Problem requirements:
Show, in full, each line of the data that contains "butt".

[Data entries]
-=-=-

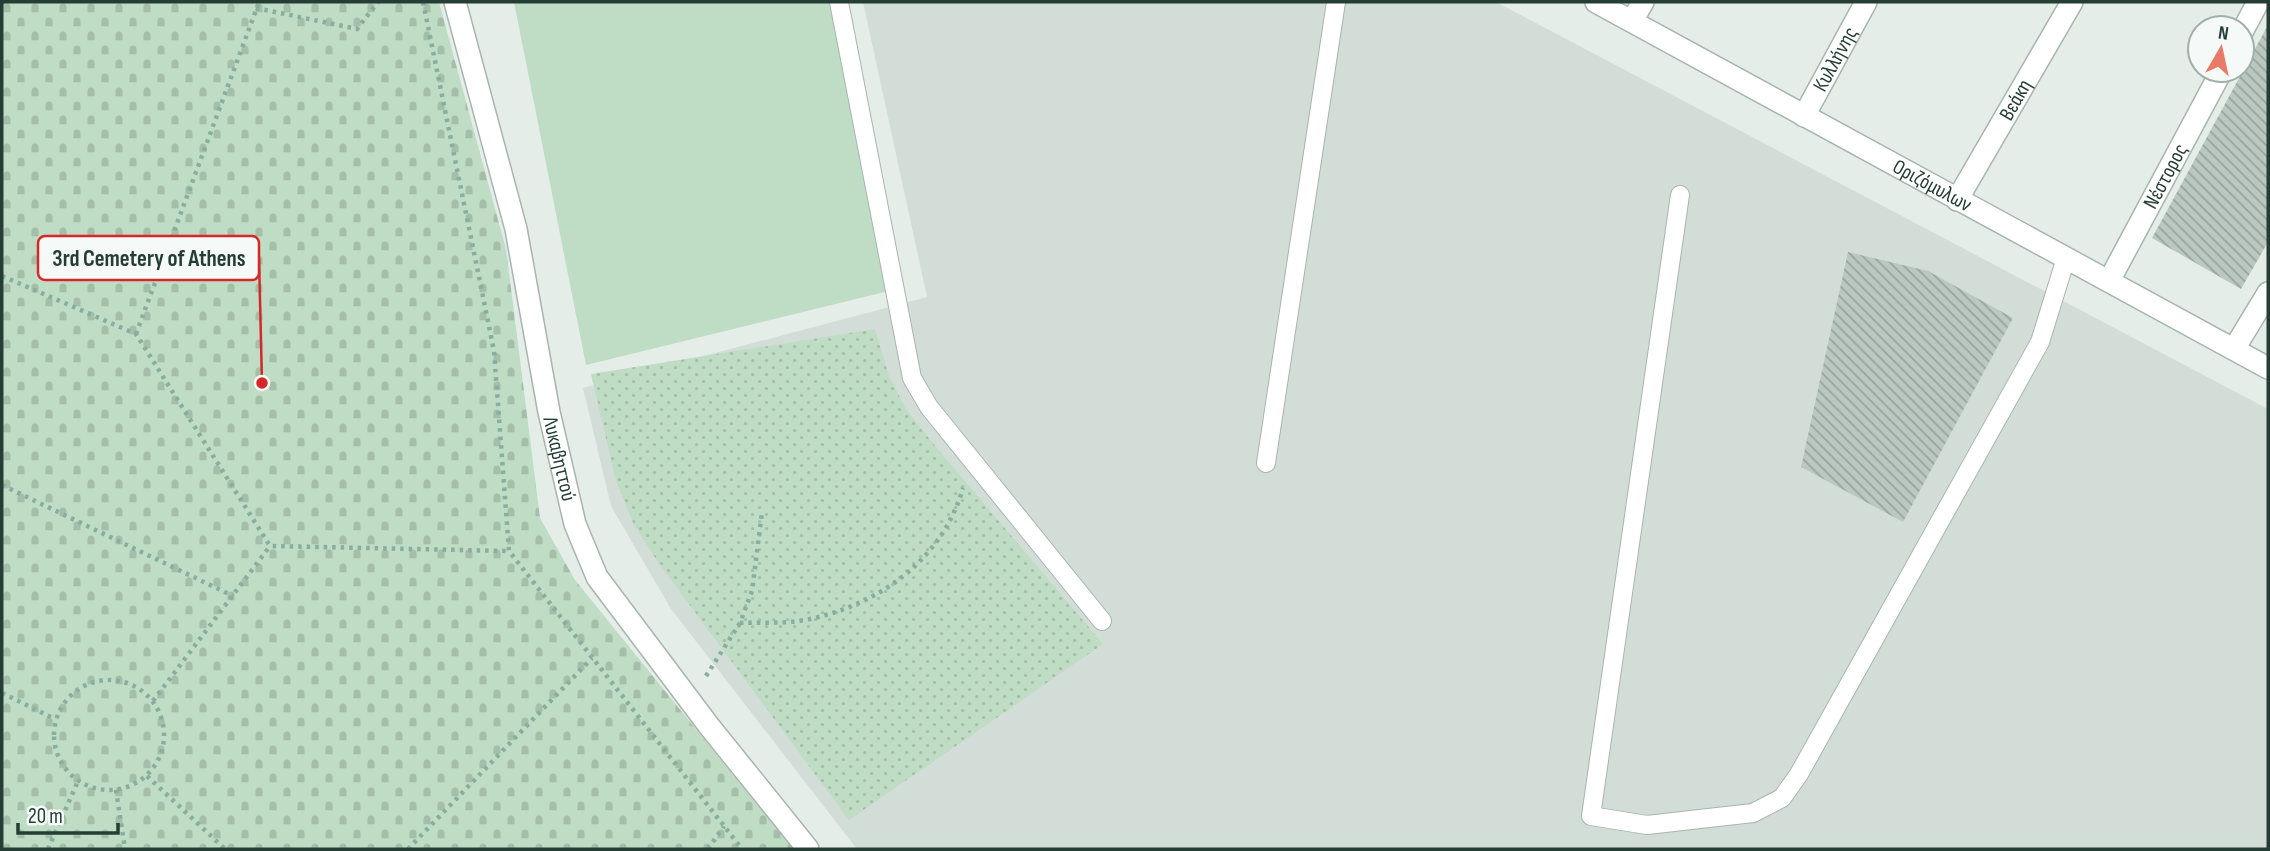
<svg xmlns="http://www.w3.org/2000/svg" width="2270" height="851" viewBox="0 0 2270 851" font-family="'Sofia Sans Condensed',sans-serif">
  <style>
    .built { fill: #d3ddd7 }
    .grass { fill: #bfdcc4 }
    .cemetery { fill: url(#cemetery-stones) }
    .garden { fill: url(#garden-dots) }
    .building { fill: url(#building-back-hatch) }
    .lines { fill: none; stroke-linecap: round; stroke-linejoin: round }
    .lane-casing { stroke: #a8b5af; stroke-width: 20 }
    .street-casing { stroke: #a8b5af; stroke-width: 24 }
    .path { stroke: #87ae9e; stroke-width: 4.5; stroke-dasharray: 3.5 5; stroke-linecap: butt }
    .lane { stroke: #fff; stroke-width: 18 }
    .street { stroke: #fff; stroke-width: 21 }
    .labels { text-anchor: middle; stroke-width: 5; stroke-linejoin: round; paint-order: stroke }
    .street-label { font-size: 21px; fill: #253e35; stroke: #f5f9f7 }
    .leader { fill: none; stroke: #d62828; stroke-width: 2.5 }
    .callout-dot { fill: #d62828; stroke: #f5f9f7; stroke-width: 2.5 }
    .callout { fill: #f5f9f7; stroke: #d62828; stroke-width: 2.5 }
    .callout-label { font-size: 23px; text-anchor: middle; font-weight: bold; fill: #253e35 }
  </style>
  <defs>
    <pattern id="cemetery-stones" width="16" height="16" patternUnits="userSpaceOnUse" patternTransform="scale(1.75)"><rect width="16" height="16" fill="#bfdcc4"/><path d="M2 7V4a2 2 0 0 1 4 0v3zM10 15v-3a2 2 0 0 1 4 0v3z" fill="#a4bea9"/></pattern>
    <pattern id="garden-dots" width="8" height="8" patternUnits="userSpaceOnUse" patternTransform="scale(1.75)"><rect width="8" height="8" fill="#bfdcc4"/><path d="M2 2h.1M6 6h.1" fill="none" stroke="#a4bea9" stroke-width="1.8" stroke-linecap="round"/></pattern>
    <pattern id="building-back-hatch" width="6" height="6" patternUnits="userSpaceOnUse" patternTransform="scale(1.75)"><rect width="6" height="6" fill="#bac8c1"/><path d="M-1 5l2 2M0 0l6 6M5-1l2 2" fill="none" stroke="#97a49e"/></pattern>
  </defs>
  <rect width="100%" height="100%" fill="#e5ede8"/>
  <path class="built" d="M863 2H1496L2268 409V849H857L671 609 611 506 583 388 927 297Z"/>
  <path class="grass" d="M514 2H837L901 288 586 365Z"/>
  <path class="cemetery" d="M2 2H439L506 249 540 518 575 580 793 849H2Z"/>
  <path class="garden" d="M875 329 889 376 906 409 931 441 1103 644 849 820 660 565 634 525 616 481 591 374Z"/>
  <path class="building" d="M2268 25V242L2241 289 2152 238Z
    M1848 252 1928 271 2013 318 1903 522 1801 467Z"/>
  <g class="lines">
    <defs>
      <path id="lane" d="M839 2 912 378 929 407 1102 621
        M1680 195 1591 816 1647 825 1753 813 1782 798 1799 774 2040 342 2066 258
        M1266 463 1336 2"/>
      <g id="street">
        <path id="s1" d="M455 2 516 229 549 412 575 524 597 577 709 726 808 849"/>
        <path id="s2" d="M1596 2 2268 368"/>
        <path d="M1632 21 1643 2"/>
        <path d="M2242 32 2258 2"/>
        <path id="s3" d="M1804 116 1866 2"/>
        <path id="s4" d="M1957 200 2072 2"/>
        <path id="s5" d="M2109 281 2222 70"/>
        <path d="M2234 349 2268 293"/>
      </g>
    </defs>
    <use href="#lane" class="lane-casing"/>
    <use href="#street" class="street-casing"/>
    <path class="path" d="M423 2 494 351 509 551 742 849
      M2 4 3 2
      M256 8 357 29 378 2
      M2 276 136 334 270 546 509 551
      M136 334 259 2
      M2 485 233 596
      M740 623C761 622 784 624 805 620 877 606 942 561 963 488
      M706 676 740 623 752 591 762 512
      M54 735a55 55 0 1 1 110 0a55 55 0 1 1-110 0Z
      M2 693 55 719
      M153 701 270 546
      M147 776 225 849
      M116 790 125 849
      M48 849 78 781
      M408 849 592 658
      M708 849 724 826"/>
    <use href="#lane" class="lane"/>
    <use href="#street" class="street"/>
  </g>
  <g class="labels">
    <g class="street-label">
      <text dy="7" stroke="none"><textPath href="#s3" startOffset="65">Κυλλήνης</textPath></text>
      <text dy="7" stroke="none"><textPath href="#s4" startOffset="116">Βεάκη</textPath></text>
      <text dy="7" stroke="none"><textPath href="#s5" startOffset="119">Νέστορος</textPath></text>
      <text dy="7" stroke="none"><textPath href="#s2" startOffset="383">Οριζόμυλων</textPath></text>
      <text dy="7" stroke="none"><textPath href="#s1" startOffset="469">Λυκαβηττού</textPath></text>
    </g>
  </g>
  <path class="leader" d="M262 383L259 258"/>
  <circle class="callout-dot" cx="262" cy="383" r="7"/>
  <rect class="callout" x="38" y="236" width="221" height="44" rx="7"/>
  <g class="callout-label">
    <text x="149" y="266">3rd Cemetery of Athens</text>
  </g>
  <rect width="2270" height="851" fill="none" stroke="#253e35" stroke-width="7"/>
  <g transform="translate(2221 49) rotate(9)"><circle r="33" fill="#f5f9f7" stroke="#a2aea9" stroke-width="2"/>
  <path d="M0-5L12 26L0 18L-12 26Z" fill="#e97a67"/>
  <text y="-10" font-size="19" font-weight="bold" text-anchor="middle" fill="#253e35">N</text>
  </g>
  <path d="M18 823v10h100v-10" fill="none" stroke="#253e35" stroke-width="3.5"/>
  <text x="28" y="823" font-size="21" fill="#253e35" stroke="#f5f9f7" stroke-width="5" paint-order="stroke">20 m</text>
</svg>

-=-=-

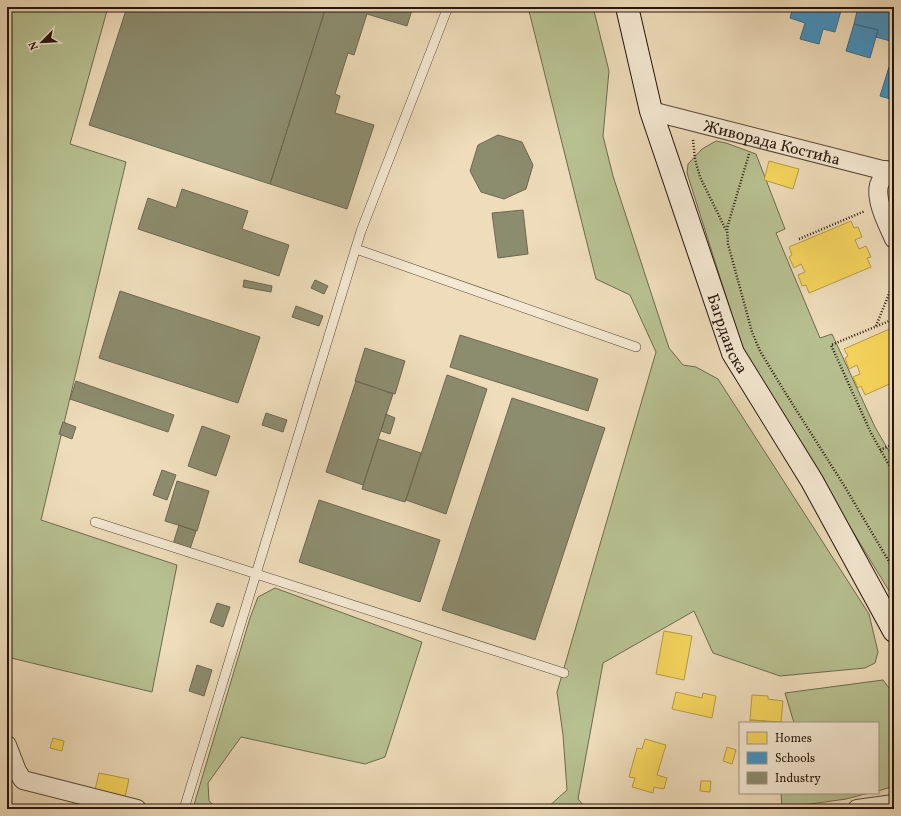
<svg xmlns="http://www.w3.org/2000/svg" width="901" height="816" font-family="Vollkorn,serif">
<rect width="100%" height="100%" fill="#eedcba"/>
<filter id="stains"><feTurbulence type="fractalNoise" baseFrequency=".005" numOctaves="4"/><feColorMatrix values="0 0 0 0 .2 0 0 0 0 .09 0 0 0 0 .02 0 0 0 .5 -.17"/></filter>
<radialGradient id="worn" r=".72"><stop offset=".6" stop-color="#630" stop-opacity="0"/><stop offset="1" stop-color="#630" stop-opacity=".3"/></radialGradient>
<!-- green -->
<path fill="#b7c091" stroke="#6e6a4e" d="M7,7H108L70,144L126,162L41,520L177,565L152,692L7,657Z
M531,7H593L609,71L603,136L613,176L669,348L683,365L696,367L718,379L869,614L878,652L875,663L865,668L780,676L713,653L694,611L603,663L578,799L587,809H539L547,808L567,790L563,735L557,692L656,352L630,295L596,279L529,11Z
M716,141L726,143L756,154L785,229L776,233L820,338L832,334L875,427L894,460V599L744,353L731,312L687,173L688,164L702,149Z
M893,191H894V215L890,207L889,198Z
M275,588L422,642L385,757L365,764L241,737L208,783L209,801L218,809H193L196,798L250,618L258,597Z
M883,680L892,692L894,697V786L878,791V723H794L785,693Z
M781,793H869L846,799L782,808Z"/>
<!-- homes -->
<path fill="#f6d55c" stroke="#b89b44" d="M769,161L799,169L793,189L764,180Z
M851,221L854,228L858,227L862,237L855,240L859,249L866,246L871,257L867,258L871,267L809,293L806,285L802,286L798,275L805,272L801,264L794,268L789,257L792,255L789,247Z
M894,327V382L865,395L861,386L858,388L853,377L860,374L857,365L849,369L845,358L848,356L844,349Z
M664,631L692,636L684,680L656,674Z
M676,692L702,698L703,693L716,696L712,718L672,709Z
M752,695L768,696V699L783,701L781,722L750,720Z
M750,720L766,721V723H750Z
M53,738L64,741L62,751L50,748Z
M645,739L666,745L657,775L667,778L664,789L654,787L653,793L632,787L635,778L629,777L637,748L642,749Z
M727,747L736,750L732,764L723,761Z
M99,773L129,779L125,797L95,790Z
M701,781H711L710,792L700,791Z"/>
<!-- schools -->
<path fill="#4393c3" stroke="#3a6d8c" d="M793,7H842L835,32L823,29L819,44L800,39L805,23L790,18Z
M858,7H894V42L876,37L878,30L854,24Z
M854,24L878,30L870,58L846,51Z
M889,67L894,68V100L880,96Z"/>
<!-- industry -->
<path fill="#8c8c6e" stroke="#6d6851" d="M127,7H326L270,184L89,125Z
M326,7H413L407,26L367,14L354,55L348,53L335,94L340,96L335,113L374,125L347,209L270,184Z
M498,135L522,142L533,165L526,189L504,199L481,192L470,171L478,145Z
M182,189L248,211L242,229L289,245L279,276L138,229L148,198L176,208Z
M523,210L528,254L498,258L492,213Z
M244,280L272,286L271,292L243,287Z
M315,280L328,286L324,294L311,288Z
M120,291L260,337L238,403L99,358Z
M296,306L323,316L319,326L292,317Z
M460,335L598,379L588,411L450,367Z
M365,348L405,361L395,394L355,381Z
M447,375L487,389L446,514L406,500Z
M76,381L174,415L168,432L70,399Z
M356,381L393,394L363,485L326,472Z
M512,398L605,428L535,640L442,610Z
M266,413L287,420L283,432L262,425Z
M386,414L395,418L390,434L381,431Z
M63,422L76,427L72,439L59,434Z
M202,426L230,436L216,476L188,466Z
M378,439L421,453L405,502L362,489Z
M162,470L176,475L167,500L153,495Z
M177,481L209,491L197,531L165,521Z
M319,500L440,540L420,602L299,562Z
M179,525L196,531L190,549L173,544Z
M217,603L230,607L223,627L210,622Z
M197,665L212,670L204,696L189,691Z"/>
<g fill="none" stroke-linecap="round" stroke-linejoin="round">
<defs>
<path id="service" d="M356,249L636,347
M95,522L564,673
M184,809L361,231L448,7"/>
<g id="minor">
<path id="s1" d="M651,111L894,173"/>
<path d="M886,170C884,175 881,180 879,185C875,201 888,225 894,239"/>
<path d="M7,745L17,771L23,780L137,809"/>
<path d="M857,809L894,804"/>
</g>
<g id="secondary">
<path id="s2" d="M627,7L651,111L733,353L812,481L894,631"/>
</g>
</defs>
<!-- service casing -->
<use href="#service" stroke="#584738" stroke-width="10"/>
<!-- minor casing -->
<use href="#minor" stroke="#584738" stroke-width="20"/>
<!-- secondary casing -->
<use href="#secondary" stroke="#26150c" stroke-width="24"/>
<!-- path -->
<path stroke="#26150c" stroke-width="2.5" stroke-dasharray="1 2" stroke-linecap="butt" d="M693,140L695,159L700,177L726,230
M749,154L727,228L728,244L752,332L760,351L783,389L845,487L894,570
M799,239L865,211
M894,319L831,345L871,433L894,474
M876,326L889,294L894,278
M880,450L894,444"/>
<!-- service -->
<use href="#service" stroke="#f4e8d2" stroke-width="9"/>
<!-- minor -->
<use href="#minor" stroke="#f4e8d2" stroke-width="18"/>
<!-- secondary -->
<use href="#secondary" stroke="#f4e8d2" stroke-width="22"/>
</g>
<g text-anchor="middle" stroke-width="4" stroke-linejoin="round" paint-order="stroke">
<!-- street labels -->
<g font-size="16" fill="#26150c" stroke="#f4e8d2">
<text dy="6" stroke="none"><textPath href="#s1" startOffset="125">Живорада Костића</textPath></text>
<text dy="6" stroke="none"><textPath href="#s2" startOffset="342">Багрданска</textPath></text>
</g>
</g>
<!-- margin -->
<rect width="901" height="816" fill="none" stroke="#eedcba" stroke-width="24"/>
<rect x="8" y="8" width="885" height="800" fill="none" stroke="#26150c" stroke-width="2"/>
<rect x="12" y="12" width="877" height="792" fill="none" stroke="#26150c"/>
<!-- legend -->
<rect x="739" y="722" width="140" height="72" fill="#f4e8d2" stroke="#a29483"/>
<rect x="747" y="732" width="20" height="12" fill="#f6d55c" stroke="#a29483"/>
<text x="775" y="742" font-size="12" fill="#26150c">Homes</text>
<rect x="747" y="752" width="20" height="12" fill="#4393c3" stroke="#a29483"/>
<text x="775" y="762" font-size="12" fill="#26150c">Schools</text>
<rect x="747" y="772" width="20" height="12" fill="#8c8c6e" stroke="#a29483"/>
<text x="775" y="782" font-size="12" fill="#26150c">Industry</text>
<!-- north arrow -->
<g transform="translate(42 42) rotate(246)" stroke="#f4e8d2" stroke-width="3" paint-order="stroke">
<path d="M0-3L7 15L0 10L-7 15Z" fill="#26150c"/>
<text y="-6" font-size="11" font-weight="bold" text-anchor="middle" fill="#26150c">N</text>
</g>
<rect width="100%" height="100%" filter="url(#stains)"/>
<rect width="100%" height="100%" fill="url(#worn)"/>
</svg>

-=-=-

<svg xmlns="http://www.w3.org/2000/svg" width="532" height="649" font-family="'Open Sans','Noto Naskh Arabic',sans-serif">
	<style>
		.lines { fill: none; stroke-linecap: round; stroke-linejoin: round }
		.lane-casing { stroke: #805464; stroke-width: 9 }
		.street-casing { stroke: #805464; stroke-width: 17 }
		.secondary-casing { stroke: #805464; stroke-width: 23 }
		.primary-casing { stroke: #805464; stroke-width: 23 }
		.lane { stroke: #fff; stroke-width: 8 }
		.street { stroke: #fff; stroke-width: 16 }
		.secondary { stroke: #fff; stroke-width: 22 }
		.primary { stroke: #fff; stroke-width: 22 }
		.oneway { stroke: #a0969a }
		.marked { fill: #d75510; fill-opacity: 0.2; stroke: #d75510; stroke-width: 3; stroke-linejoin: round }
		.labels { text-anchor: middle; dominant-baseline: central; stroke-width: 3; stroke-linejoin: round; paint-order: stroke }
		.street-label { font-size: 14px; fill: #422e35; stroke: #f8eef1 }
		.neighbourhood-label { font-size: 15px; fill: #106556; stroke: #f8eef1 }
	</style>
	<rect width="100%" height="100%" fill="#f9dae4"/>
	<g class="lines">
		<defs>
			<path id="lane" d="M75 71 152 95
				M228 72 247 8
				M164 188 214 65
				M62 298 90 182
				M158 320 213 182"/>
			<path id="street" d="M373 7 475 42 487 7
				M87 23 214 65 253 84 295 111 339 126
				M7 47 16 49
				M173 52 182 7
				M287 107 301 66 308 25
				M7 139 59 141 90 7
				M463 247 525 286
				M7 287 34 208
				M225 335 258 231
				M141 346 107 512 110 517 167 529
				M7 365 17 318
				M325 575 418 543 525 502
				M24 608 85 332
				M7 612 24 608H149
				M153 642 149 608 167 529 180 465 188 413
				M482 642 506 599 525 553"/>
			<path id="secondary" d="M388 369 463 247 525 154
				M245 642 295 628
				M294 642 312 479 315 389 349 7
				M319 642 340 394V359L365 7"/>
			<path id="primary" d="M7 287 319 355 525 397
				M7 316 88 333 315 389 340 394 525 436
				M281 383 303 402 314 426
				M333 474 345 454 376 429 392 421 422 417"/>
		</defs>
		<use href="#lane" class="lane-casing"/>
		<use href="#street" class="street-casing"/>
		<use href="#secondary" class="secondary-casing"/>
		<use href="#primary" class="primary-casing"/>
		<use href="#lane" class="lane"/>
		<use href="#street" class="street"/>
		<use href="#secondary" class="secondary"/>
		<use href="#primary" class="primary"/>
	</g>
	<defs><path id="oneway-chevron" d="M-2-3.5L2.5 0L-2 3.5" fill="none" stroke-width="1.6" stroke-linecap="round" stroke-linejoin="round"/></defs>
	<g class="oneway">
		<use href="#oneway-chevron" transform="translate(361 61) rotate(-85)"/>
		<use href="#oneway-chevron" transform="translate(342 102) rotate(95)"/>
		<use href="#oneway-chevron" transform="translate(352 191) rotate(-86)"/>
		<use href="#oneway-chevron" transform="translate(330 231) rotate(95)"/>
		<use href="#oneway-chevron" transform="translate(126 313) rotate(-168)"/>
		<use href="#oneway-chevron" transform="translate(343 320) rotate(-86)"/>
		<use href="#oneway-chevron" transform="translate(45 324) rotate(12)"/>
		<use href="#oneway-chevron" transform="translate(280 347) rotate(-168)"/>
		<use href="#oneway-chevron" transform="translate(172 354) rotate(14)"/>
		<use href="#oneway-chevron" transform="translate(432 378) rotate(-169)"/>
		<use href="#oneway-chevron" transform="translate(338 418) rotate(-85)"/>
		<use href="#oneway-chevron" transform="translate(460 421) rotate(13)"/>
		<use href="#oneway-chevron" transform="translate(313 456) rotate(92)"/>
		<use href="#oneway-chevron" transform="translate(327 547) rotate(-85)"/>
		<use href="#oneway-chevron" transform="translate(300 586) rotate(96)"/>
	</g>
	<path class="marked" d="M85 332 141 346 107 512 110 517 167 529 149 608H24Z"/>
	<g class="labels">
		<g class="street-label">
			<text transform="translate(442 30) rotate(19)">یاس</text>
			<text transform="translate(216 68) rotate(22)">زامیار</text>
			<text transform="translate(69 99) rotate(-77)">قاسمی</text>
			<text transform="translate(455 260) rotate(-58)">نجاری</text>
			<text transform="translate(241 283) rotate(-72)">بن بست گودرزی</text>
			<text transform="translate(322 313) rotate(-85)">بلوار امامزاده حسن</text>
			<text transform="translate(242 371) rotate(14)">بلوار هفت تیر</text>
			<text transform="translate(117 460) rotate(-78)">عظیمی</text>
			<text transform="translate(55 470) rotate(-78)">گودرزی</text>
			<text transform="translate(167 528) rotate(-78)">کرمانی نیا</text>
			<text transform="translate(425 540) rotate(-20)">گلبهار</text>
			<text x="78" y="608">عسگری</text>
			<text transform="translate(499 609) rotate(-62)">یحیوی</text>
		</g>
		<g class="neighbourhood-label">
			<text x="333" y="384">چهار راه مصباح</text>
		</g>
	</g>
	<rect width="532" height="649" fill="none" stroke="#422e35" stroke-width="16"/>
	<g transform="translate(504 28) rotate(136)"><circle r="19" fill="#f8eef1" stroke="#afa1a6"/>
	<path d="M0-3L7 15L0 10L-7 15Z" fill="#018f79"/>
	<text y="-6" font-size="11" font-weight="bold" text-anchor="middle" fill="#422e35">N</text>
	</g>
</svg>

-=-=-

The completed task:
    .path { stroke: #87ae9e; stroke-width: 4.5; stroke-dasharray: 3.5 5; stroke-linecap: butt }
<path stroke="#26150c" stroke-width="2.5" stroke-dasharray="1 2" stroke-linecap="butt" d="M693,140L695,159L700,177L726,230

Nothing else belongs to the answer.